- Origin: Oakland, California, U.S.
- Genres: Pop, R&B
- Years active: 2010–2012
- Past members: Kehlani Parrish, Dylan Wiggins, Jaden Wiggins, Dillon Ingram, Denzel Merritt, Ali-Khan Lochin

= PopLyfe =

American pop group

PopLyfe (also stylized in all caps) was a teen pop band from Oakland, California, that was a contestant on season 6 of America's Got Talent. They finished in fourth place on the show after performing a medley by Queen in the finals.

The band's members were Kehlani Parrish, Dylan Wiggins, Jaden Wiggins, Dillon Ingram, Denzel Merritt and Ali-Khan Lochin. They have featured various musicians and vocalists, including Zendaya, Gabi Wilson, Cole Berliner, Jared Anderson and Chasity Hinson. On America's Got Talent, their performers ranged in age from 13 to 18. Both Dylan and Jaden Wiggins are sons of producer D'wayne Wiggins, a member of Tony! Toni! Toné! and Poplyfe's producer. Lochin is a cousin of the Wiggins brothers. Most of the group's members were students at Oakland School for the Arts.
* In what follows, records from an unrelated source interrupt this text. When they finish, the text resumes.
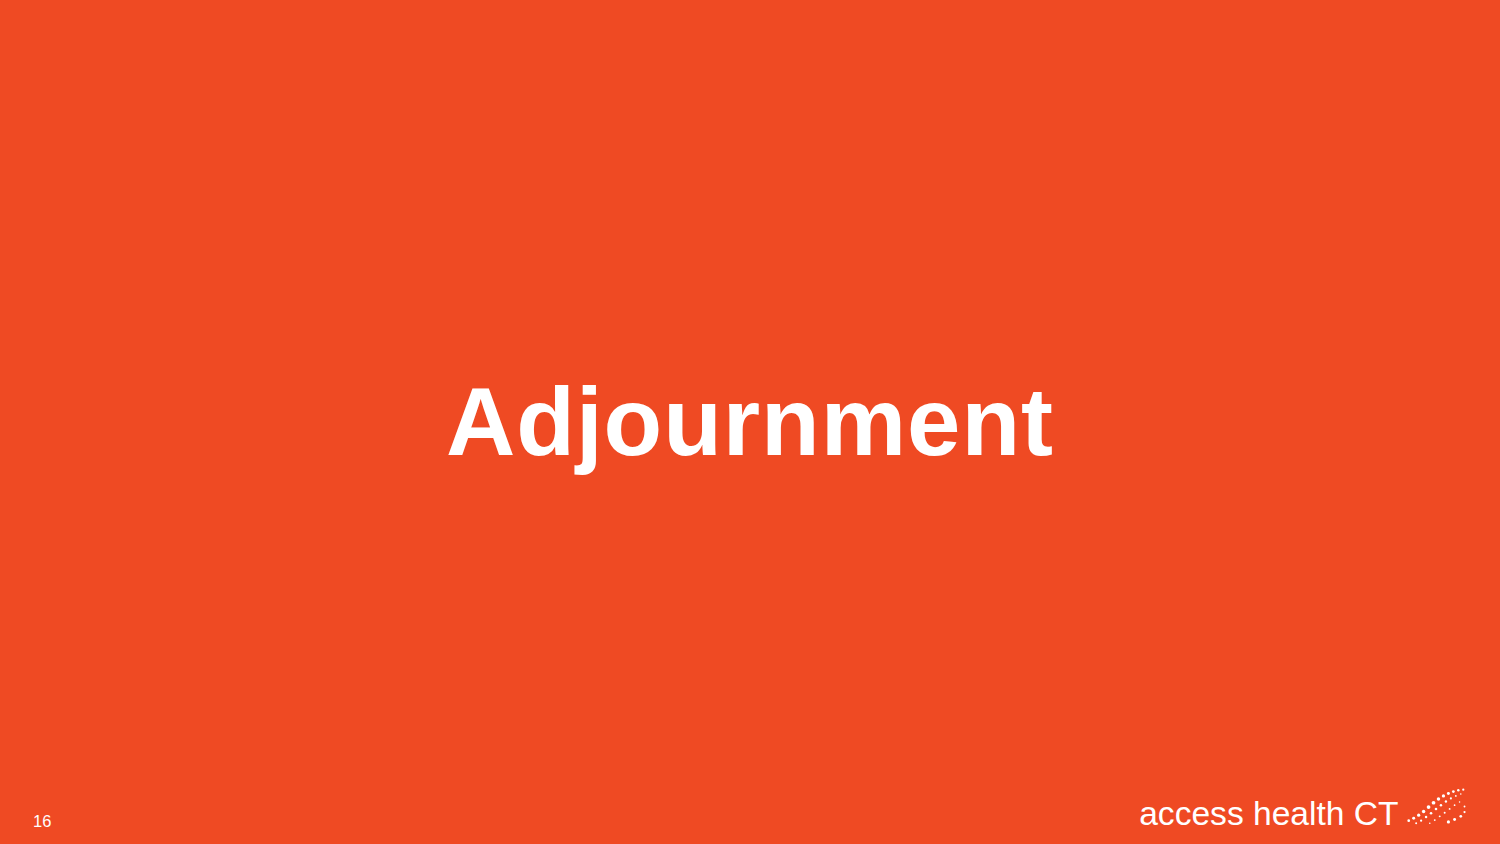Adjournment
16
access health CT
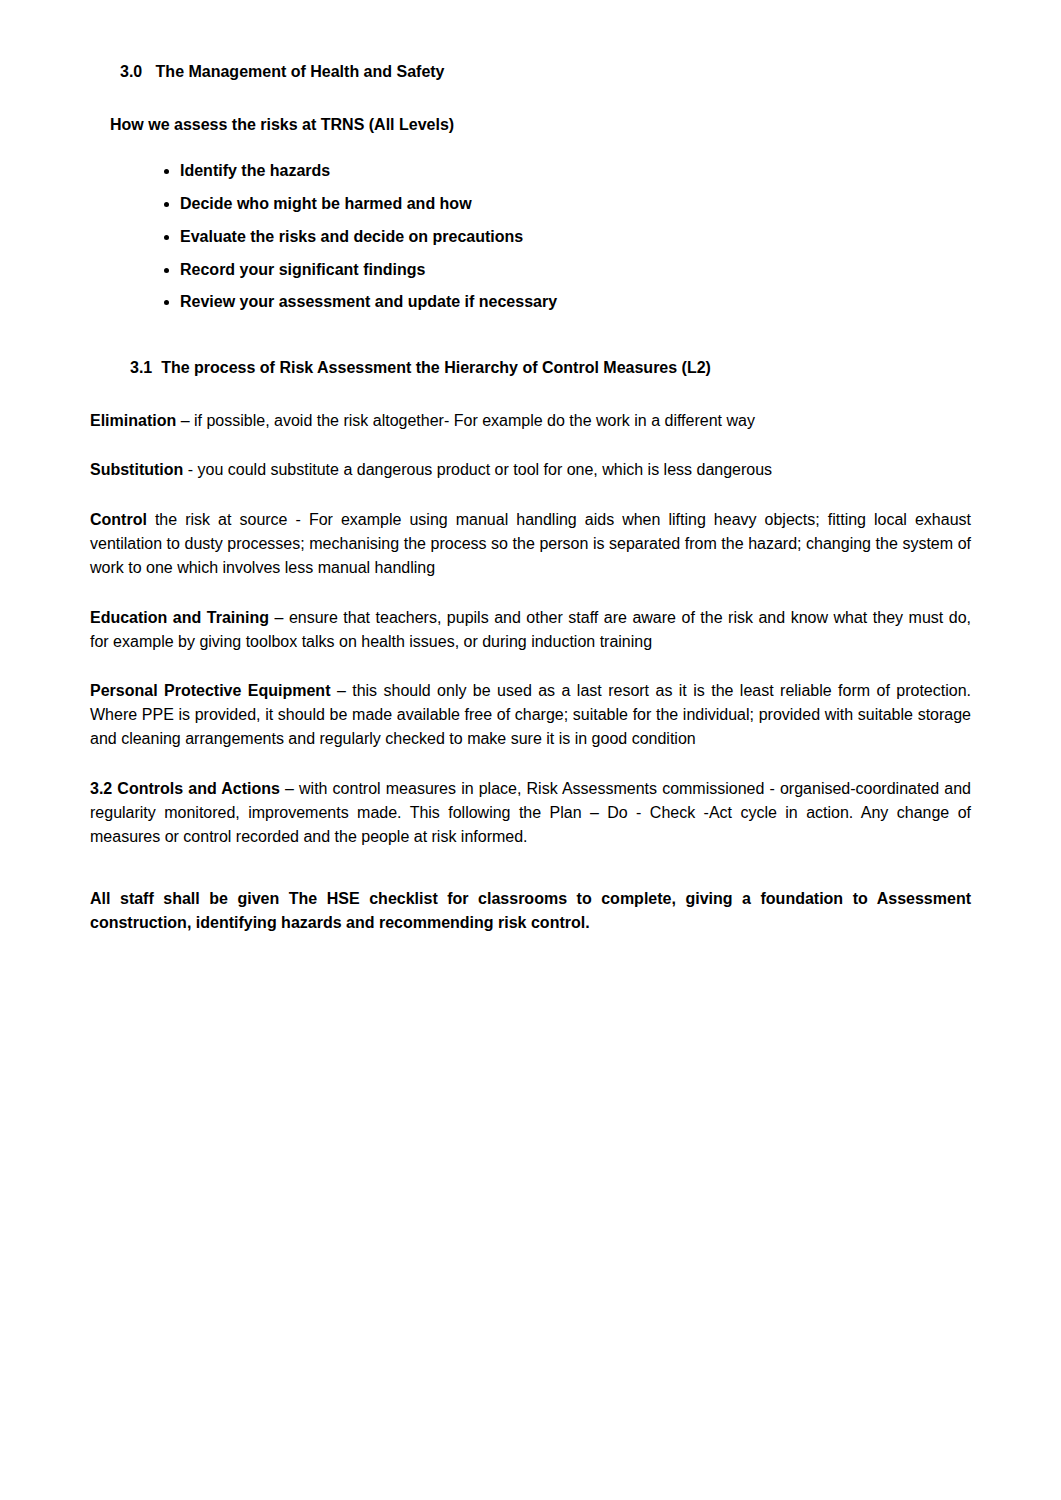3.0 The Management of Health and Safety
How we assess the risks at TRNS (All Levels)
Identify the hazards
Decide who might be harmed and how
Evaluate the risks and decide on precautions
Record your significant findings
Review your assessment and update if necessary
3.1 The process of Risk Assessment the Hierarchy of Control Measures (L2)
Elimination – if possible, avoid the risk altogether- For example do the work in a different way
Substitution - you could substitute a dangerous product or tool for one, which is less dangerous
Control the risk at source - For example using manual handling aids when lifting heavy objects; fitting local exhaust ventilation to dusty processes; mechanising the process so the person is separated from the hazard; changing the system of work to one which involves less manual handling
Education and Training – ensure that teachers, pupils and other staff are aware of the risk and know what they must do, for example by giving toolbox talks on health issues, or during induction training
Personal Protective Equipment – this should only be used as a last resort as it is the least reliable form of protection. Where PPE is provided, it should be made available free of charge; suitable for the individual; provided with suitable storage and cleaning arrangements and regularly checked to make sure it is in good condition
3.2 Controls and Actions – with control measures in place, Risk Assessments commissioned - organised-coordinated and regularity monitored, improvements made. This following the Plan – Do - Check -Act cycle in action. Any change of measures or control recorded and the people at risk informed.
All staff shall be given The HSE checklist for classrooms to complete, giving a foundation to Assessment construction, identifying hazards and recommending risk control.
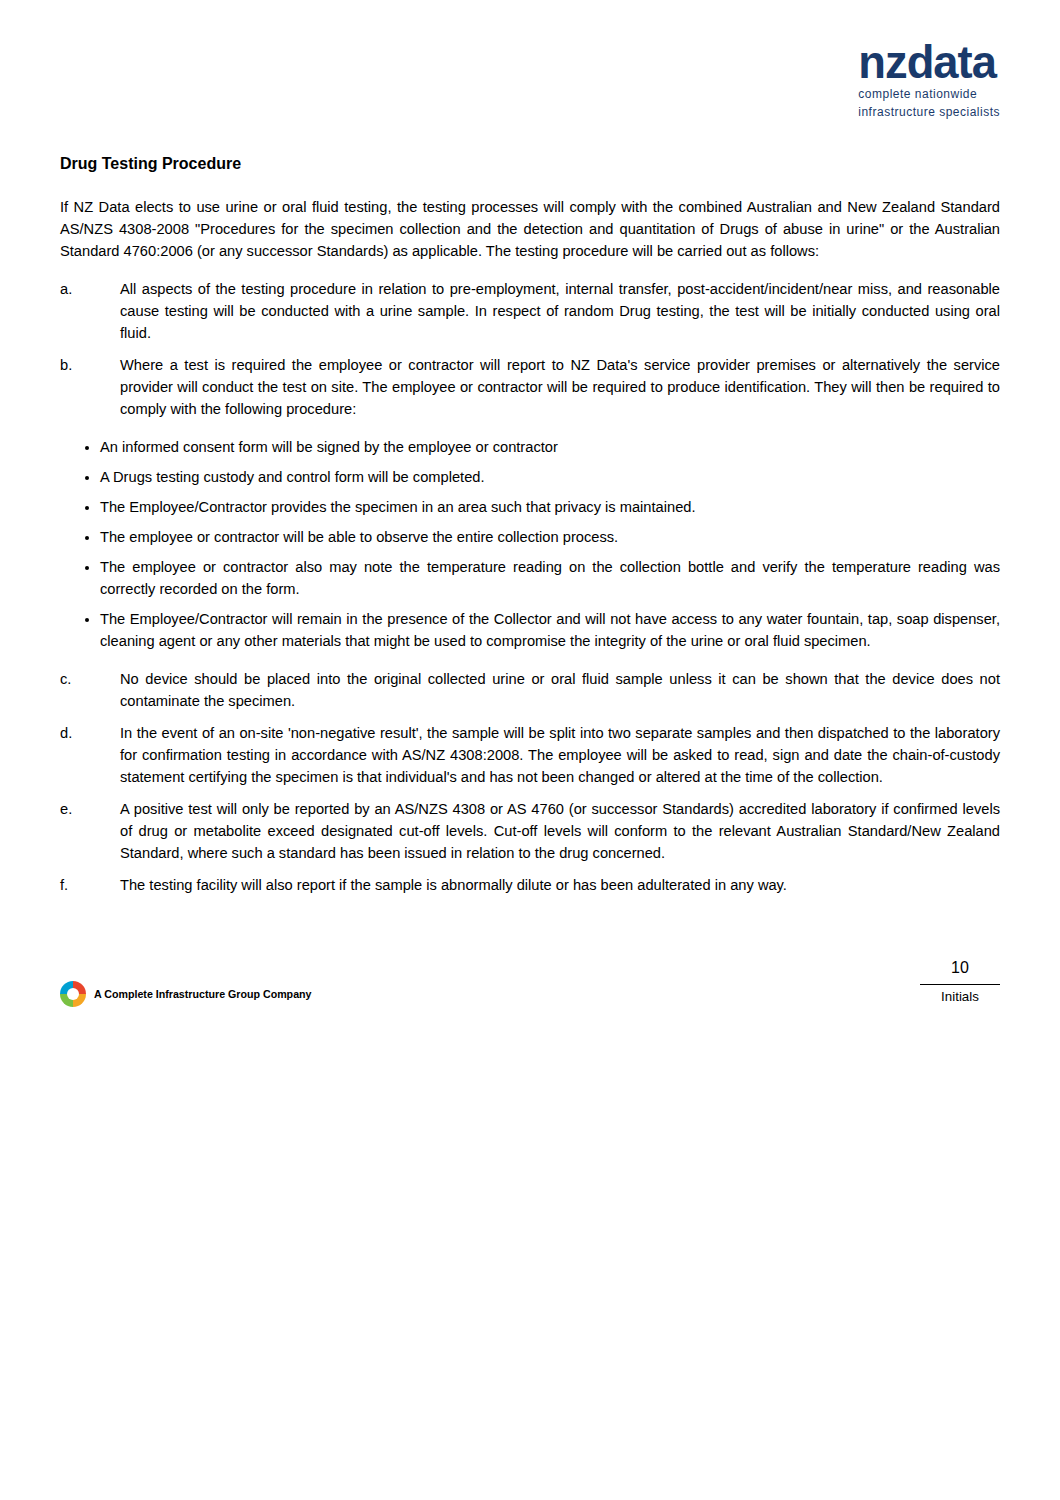nz data
complete nationwide
infrastructure specialists
Drug Testing Procedure
If NZ Data elects to use urine or oral fluid testing, the testing processes will comply with the combined Australian and New Zealand Standard AS/NZS 4308-2008 "Procedures for the specimen collection and the detection and quantitation of Drugs of abuse in urine" or the Australian Standard 4760:2006 (or any successor Standards) as applicable. The testing procedure will be carried out as follows:
a.
All aspects of the testing procedure in relation to pre-employment, internal transfer, post-accident/incident/near miss, and reasonable cause testing will be conducted with a urine sample. In respect of random Drug testing, the test will be initially conducted using oral fluid.
b.
Where a test is required the employee or contractor will report to NZ Data's service provider premises or alternatively the service provider will conduct the test on site. The employee or contractor will be required to produce identification. They will then be required to comply with the following procedure:
An informed consent form will be signed by the employee or contractor
A Drugs testing custody and control form will be completed.
The Employee/Contractor provides the specimen in an area such that privacy is maintained.
The employee or contractor will be able to observe the entire collection process.
The employee or contractor also may note the temperature reading on the collection bottle and verify the temperature reading was correctly recorded on the form.
The Employee/Contractor will remain in the presence of the Collector and will not have access to any water fountain, tap, soap dispenser, cleaning agent or any other materials that might be used to compromise the integrity of the urine or oral fluid specimen.
c.
No device should be placed into the original collected urine or oral fluid sample unless it can be shown that the device does not contaminate the specimen.
d.
In the event of an on-site 'non-negative result', the sample will be split into two separate samples and then dispatched to the laboratory for confirmation testing in accordance with AS/NZ 4308:2008. The employee will be asked to read, sign and date the chain-of-custody statement certifying the specimen is that individual's and has not been changed or altered at the time of the collection.
e.
A positive test will only be reported by an AS/NZS 4308 or AS 4760 (or successor Standards) accredited laboratory if confirmed levels of drug or metabolite exceed designated cut-off levels. Cut-off levels will conform to the relevant Australian Standard/New Zealand Standard, where such a standard has been issued in relation to the drug concerned.
f.
The testing facility will also report if the sample is abnormally dilute or has been adulterated in any way.
A Complete Infrastructure Group Company
10
Initials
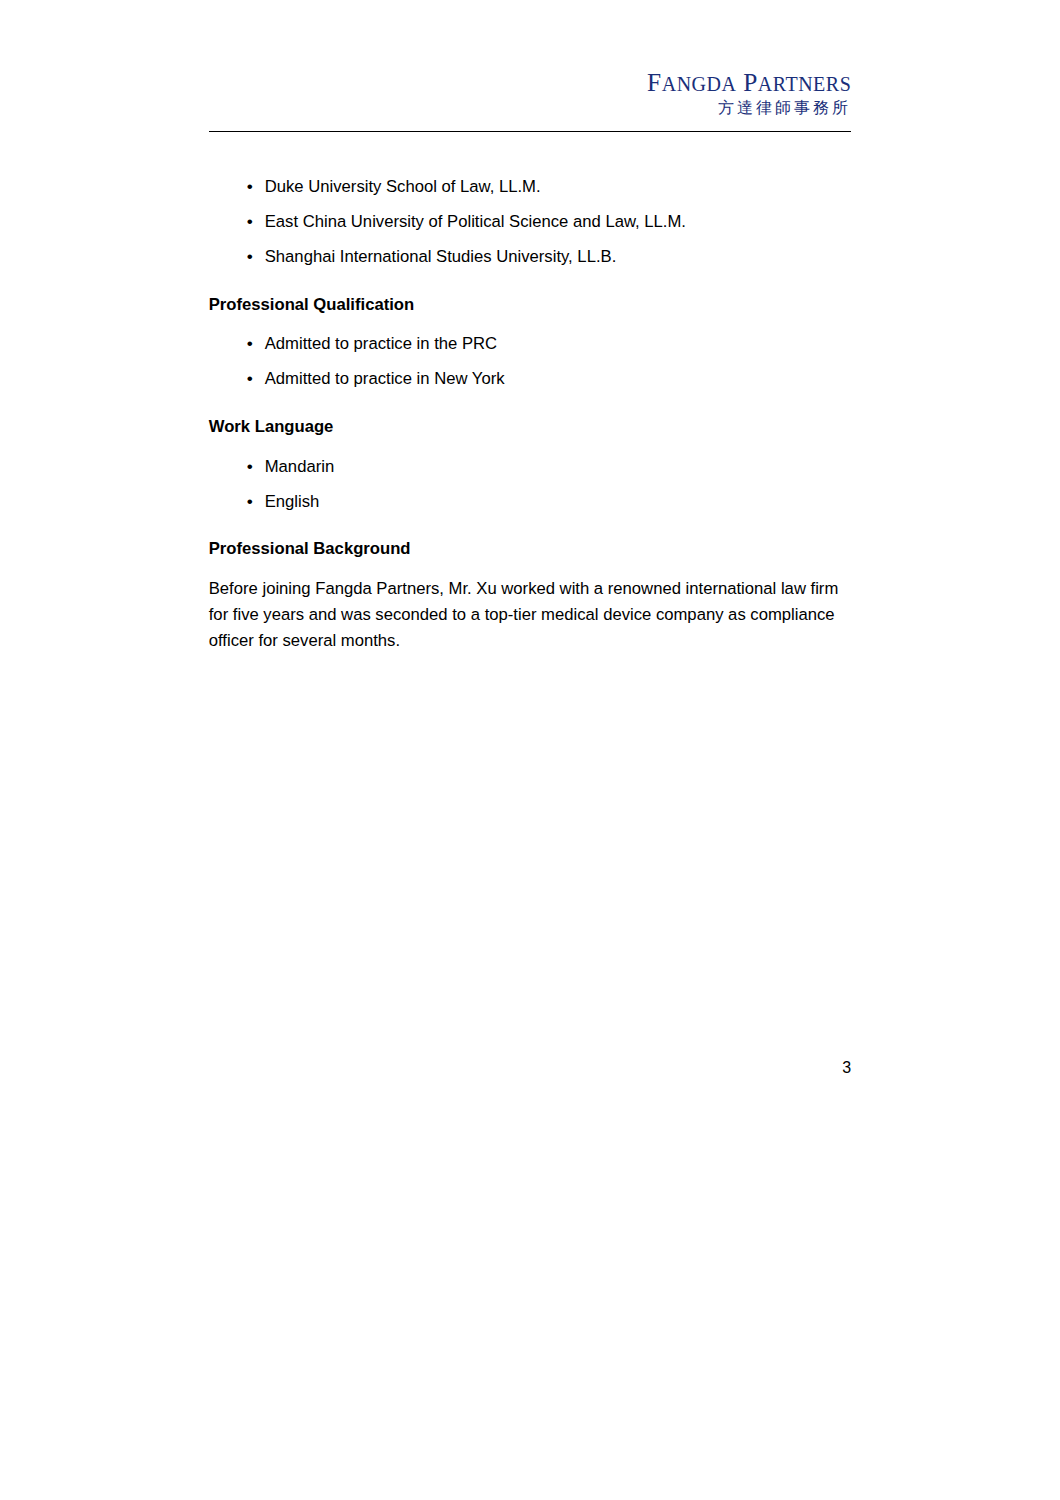FANGDA PARTNERS
方達律師事務所
Duke University School of Law, LL.M.
East China University of Political Science and Law, LL.M.
Shanghai International Studies University, LL.B.
Professional Qualification
Admitted to practice in the PRC
Admitted to practice in New York
Work Language
Mandarin
English
Professional Background
Before joining Fangda Partners, Mr. Xu worked with a renowned international law firm for five years and was seconded to a top-tier medical device company as compliance officer for several months.
3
Poplyfe toured with Disney's Shake It Up star Zendaya on her Swag It Out Tour.

Member Kehlani Parrish left PopLyfe soon after the end of America's Got Talent due to several managerial and contractual disputes, with the rest of the band officially disbanding in June 2012. In July of that year, Parrish briefly toured with Ingram and Merrit under the name Contraband.